* _Document section_
It helped that McVay, who spent most of his childhood in suburban Atlanta, had many more triumphant moments than terrible ones. He was a four-year starter at quarterback and defensive back at Marist School. As a senior, he led the War Eagles to a 14-1 record and a state championship. After the season, he was named the Georgia 4A Offensive Player of the Year, beating out a receiver from Sandy Creek named Calvin Johnson.

Tim vividly remembers his son's reaction to winning out over the future NFL superstar: "That's kind of a joke, isn't it, Dad?"

McVay signed with Miami of Ohio, which was still riding the momentum of the 2003 season, when the RedHawks ended up 10th in the final rankings. The quarterback of that team, Ben Roethlisberger, had gone on to star for the Pittsburgh Steelers, but Short Sean would not be tabbed as the heir apparent to Big Ben.

"They recruited him as an athlete," recalls Mickey Mann, a linebacker who was part of McVay's incoming class. "He was a real hotshot recruit, so we were all anxious to see him. Then we were like, 'Wait a second ... He's a 5-10 white kid? We recruited him as an athlete? What are we missing here?' But his sheer athletic ability was exceptional, and his work ethic was insane."

Sporting a bangs-heavy hairstyle that Barry jokingly refers to as "straight cheese," McVay found his niche at wide receiver, catching 38 combined passes over his sophomore and junior campaigns. He left a bigger impression off the field.

"If I had to describe Sean, the three things that come to mind would be intense, competitive and no off switch," Mann says. "When we'd work out, he didn't just want to be the best receiver ... He wanted to be the best, period. In the weight room, he'd come down and try to bench press with me and [Chris] Shula and the other linebackers. He was a specimen. He'd do agility drills with the defensive backs and sprints with the receivers. Everything he did, he wanted to compete against the best. And by no means did Sean ever have a sense of entitlement about anything."

* _Dataset entries_
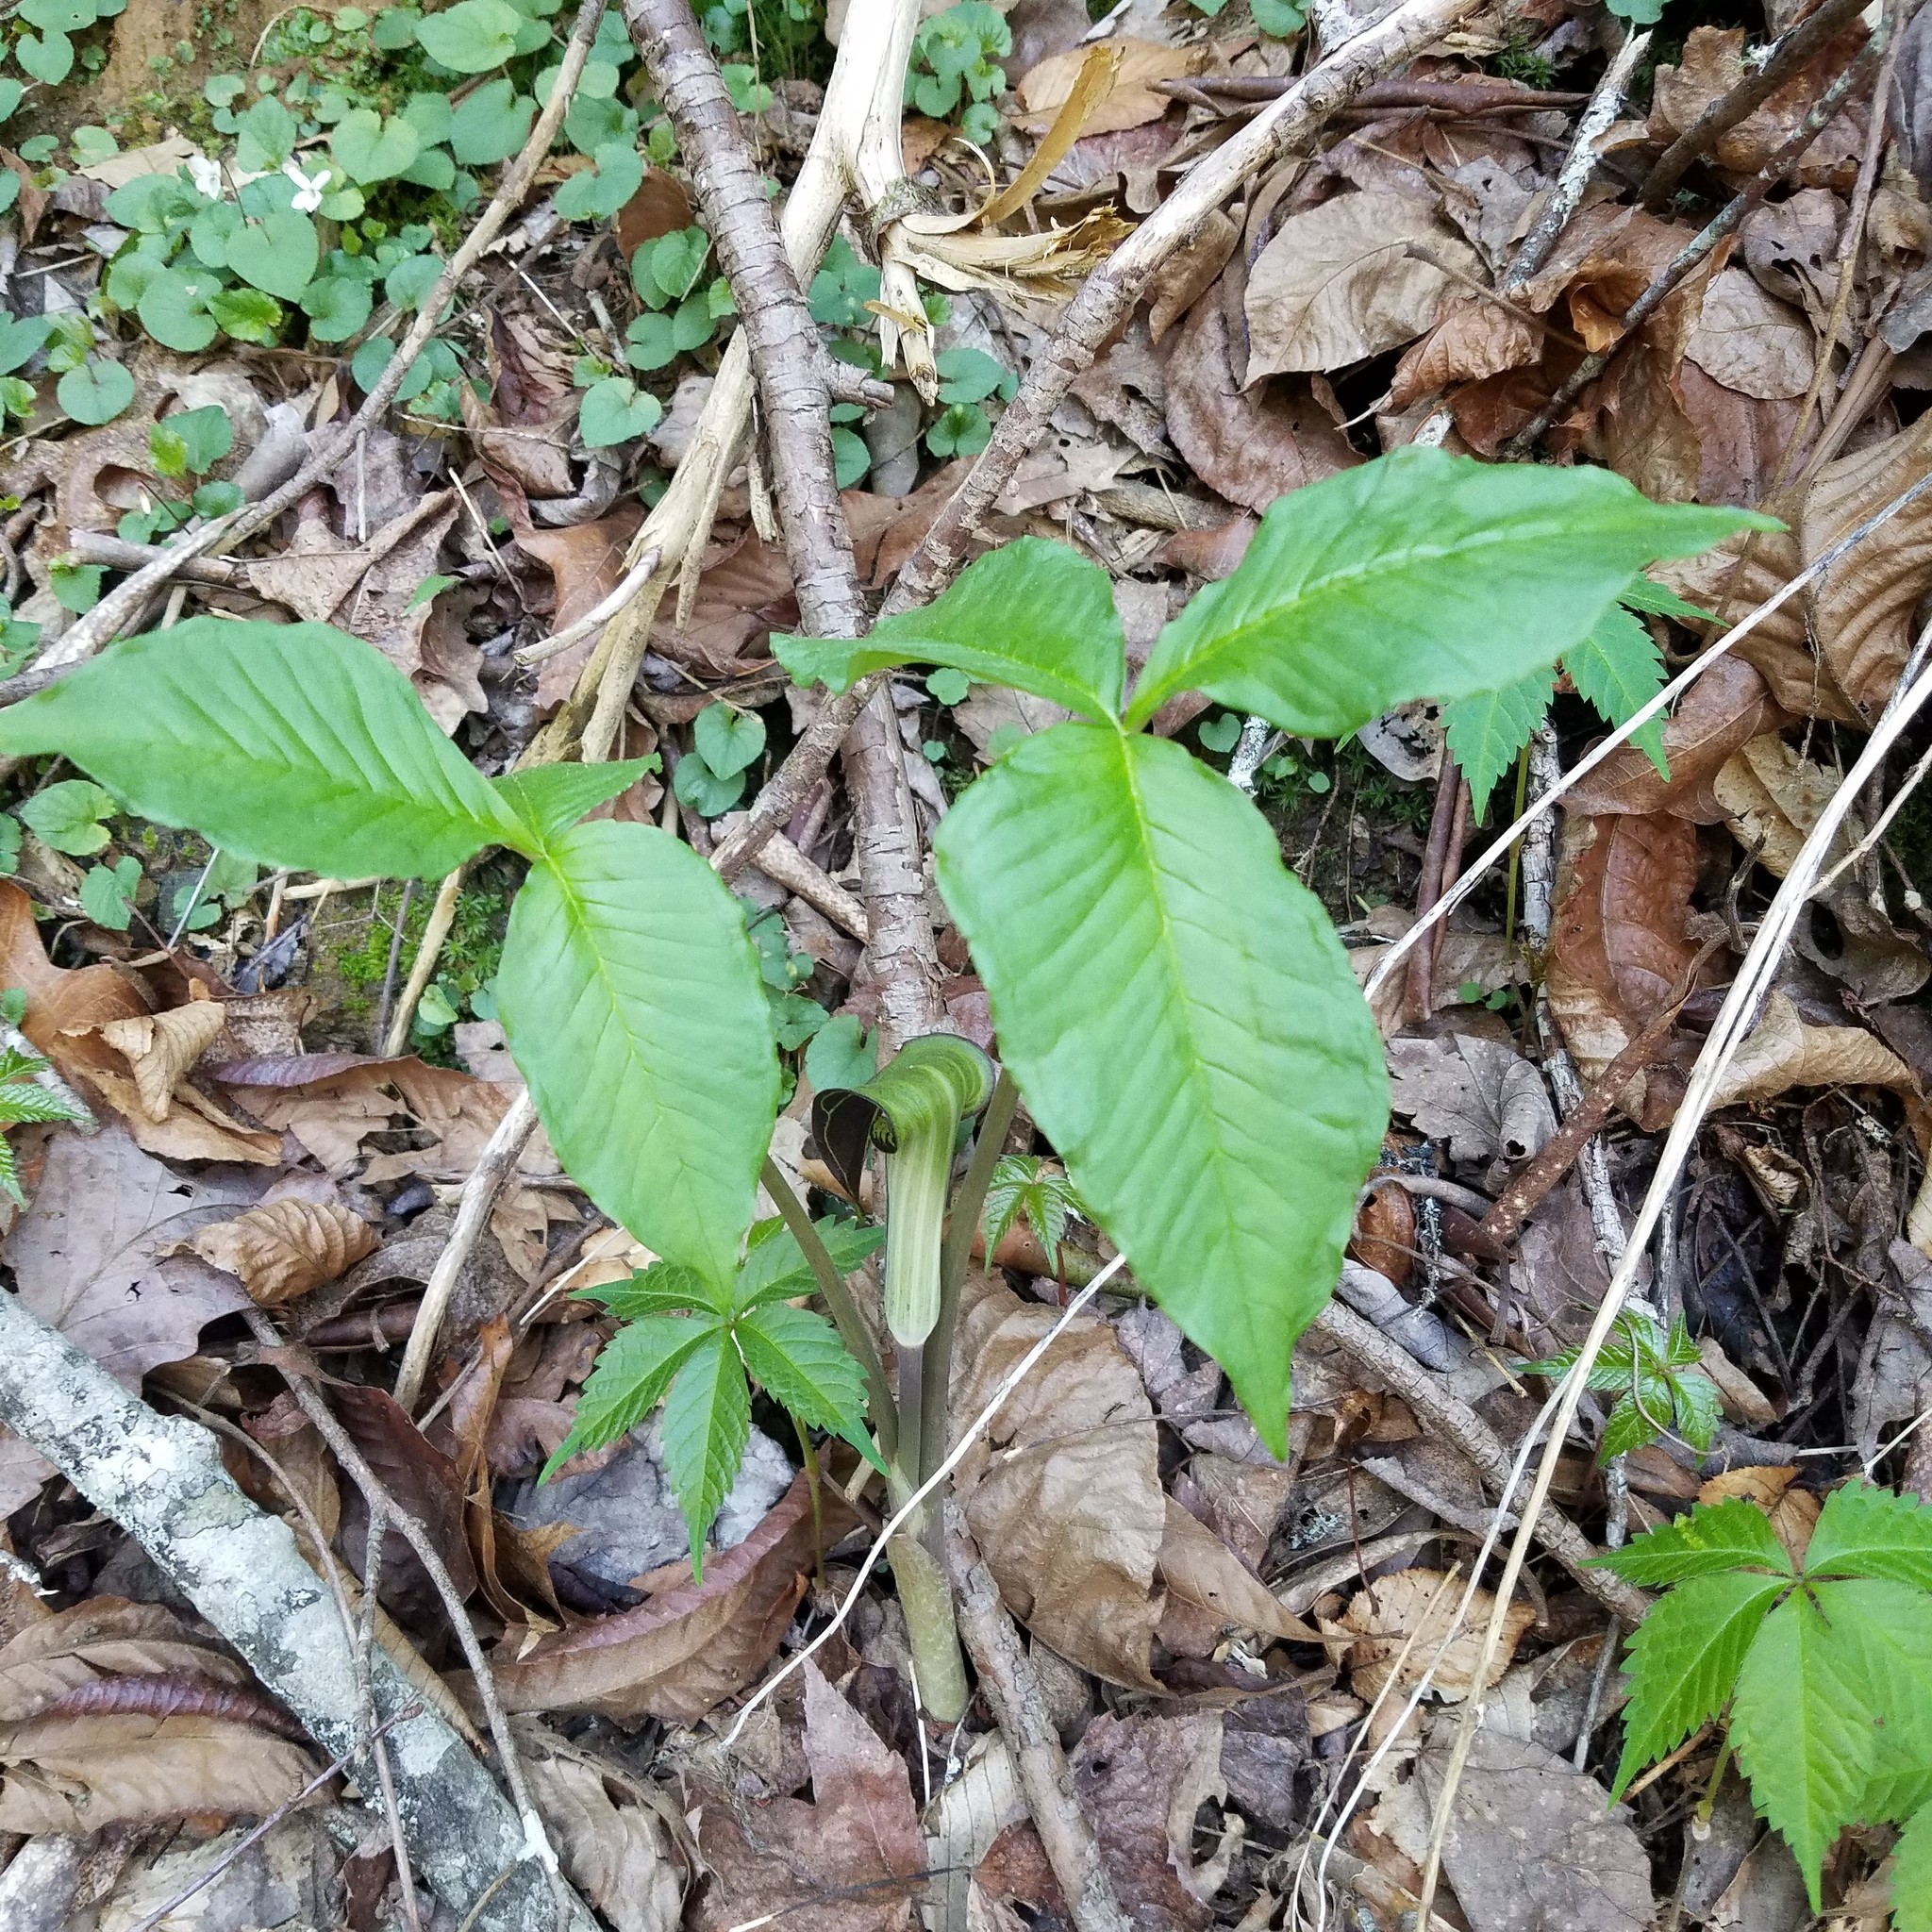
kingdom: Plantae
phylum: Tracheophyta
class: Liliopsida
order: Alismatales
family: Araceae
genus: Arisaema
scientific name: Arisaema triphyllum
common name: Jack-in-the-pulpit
==
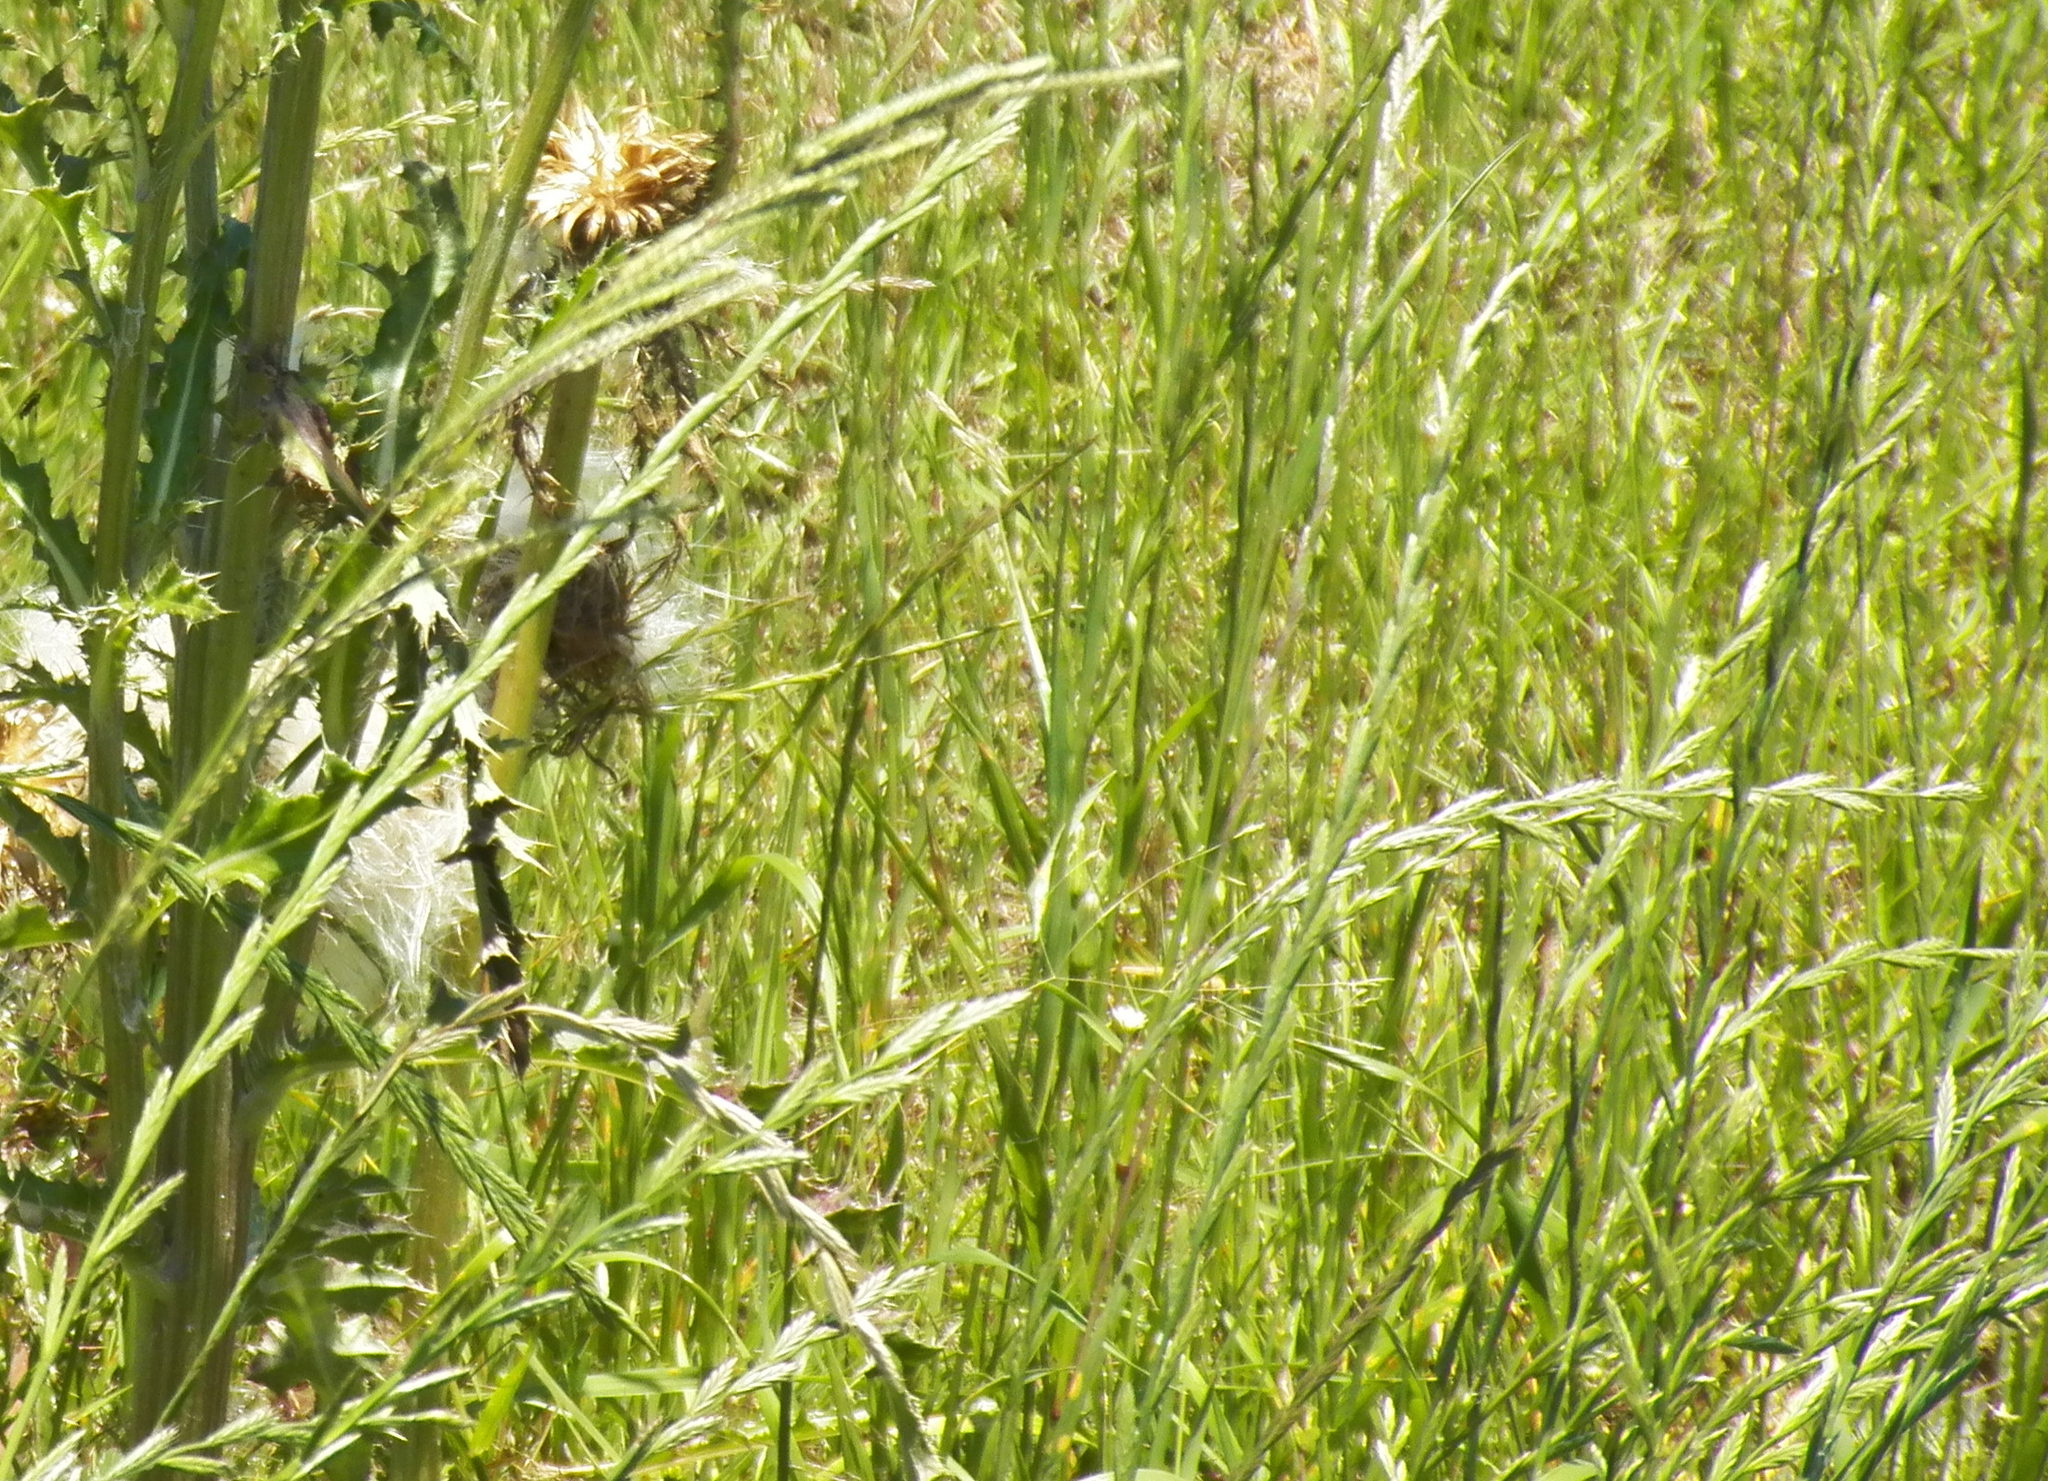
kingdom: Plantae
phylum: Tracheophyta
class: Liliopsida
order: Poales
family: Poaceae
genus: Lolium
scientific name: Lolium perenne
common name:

* _Objective_
Reproduce the portion of the Sean McVay passage above, everything from "Tim vividly remembers" down to "to Big Ben.".

* _Complete answer_
Tim vividly remembers his son's reaction to winning out over the future NFL superstar: "That's kind of a joke, isn't it, Dad?"

McVay signed with Miami of Ohio, which was still riding the momentum of the 2003 season, when the RedHawks ended up 10th in the final rankings. The quarterback of that team, Ben Roethlisberger, had gone on to star for the Pittsburgh Steelers, but Short Sean would not be tabbed as the heir apparent to Big Ben.